People sometimes ask me about some of the workings of nwcc, so here's a small general introduction (thanks to a suggestion by Basile Starynkevitch.)
nwcc is completely hand-written; It does not use any kind of code generators for either lexing, parsing, or code generation. Like traditional compilers, nwcc is separated into the actual compiler application - called nwcc1 (cc1_main.c and most other files) - and a driver application that glues the compilation together with the assembler and linker - called nwcc (mostly composed of driver.c and cc_main.c.) For simplicity I'll just refer to the whole thing as nwcc.
The compiler does not have a builtin preprocessor; It passes the C input file to an external preprocessor, which can be GNU cpp or nwcpp, the latter of which is a completely new preprocessor that evolved out of nwcc's lexical analyzer - see the cpp sub directory. The preprocessed translation unit is then read into a list of tokens, i.e. keywords, numbers, operators and so on are recognized and stored in a convenient format (of course, some operators are still ambiguous at this point, such as the unary vs. binary plus operator.) This is driven by lex.c, uses helper functions from token.c, and revolves around the data structure ``struct token''. The storing of the whole file into a list, rather than reading tokens ``on the fly'' while parsing, means that nwcc's memory use grows lineary with the size of its input, and takes a bit of additional processing time. However, the parser was also easier to code this way.

(Data records)
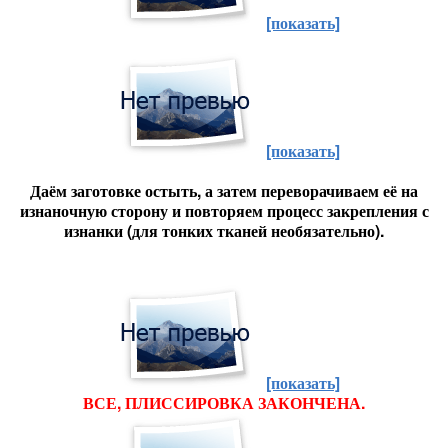
[показать]
[показать]
Даём заготовке остыть, а затем переворачиваем её на
изнаночную сторону и повторяем процесс закрепления с
изнанки (для тонких тканей необязательно).
[показать]
ВСЕ, ПЛИССИРОВКА ЗАКОНЧЕНА.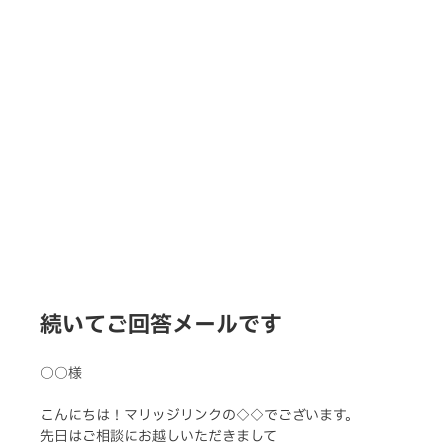
続いてご回答メールです
○○様 
こんにちは！マリッジリンクの◇◇でございます。
先日はご相談にお越しいただきまして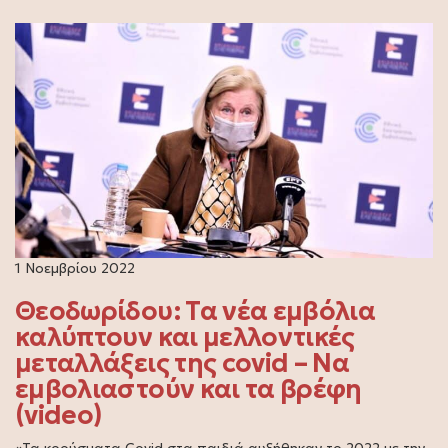
1 Νοεμβρίου 2022
Θεοδωρίδου: Τα νέα εμβόλια
καλύπτουν και μελλοντικές
μεταλλάξεις της covid – Να
εμβολιαστούν και τα βρέφη
(video)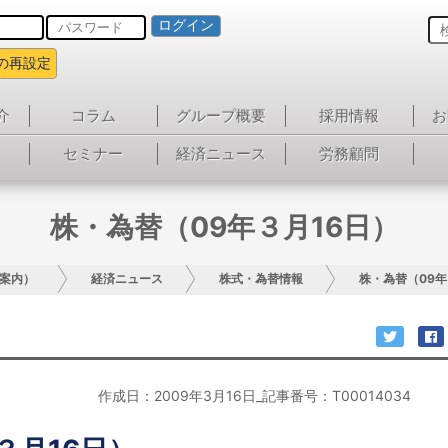
ログイン
の再設定
介
コラム
グループ概要
採用情報
お
セミナー
経済ニュース
労務顧問
株・為替（09年３月16日）
案内）
経済ニュース
株式・為替情報
株・為替（09年
作成日：2009年3月16日_記事番号：T00014034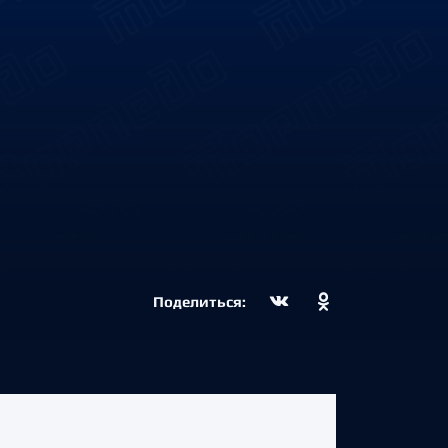
Поделиться:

Work to complete
(A) From the nwcc introduction above, write out the passage starting with "People sometimes ask" and going on through "thing as nwcc.".
(B) Render this sentence from the nwcc introduction in German: "nwcc is completely hand-written; It does not use any kind of code generators for either lexing, parsing, or code generation."

Completed exercise
(A)
People sometimes ask me about some of the workings of nwcc, so here's a small general introduction (thanks to a suggestion by Basile Starynkevitch.)
nwcc is completely hand-written; It does not use any kind of code generators for either lexing, parsing, or code generation. Like traditional compilers, nwcc is separated into the actual compiler application - called nwcc1 (cc1_main.c and most other files) - and a driver application that glues the compilation together with the assembler and linker - called nwcc (mostly composed of driver.c and cc_main.c.) For simplicity I'll just refer to the whole thing as nwcc.

(B) nwcc ist vollständig von Hand geschrieben; es verwendet keinerlei Codegeneratoren, weder für die lexikalische Analyse noch für das Parsen oder die Codeerzeugung.